Немного погодя, опять остановка: опять полосатый шлагбаум. Новый, более строгий опрос. Здесь — скрещение дорог. Парапет с чугунными пушками. В центре — грандиозный обелиск и медный шар наверху.

— Коннетабль! — помпезно возвестил Репнин. — Прославленный в Европе Кон-не-табль.
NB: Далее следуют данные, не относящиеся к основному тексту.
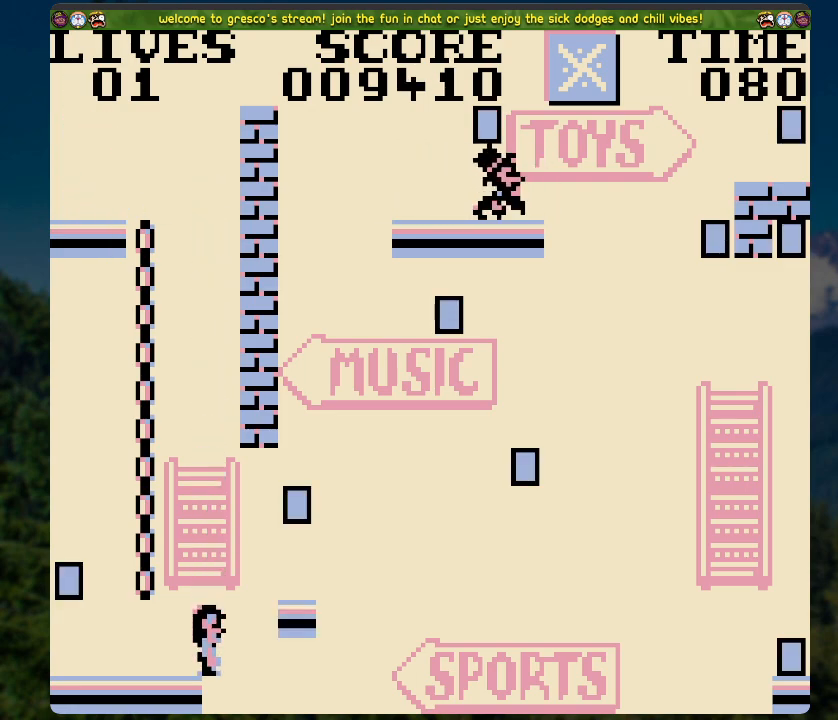
{"buttons": ["A", "DPAD_RIGHT"], "left_stick": "center", "right_stick": "center", "events": [[100, "A", "down"], [234, "DPAD_RIGHT", "down"]]}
Высочайший обелиск на свете! — в тон, так же подчеркнуто-пышно, уточнил обер-гофмейстер. — Выше римского. Пятнадцать сажен, один аршин и тринадцать вершков. Ух, опять эта моя проклятая память! Фамилию строителя помню: Пластин, по имени Кирьяк. Из деревни Яичница. Ей-богу, князь, не вру: есть такая деревня в Архангельской волости. Я бы сейчас эту деревню одним мигом прогло тил без остатка. Думаете, не сумею яичницы проглотить? А тут, смотрите, — солнечные часы. И их прожевал бы. А вон еще посмотрите направо...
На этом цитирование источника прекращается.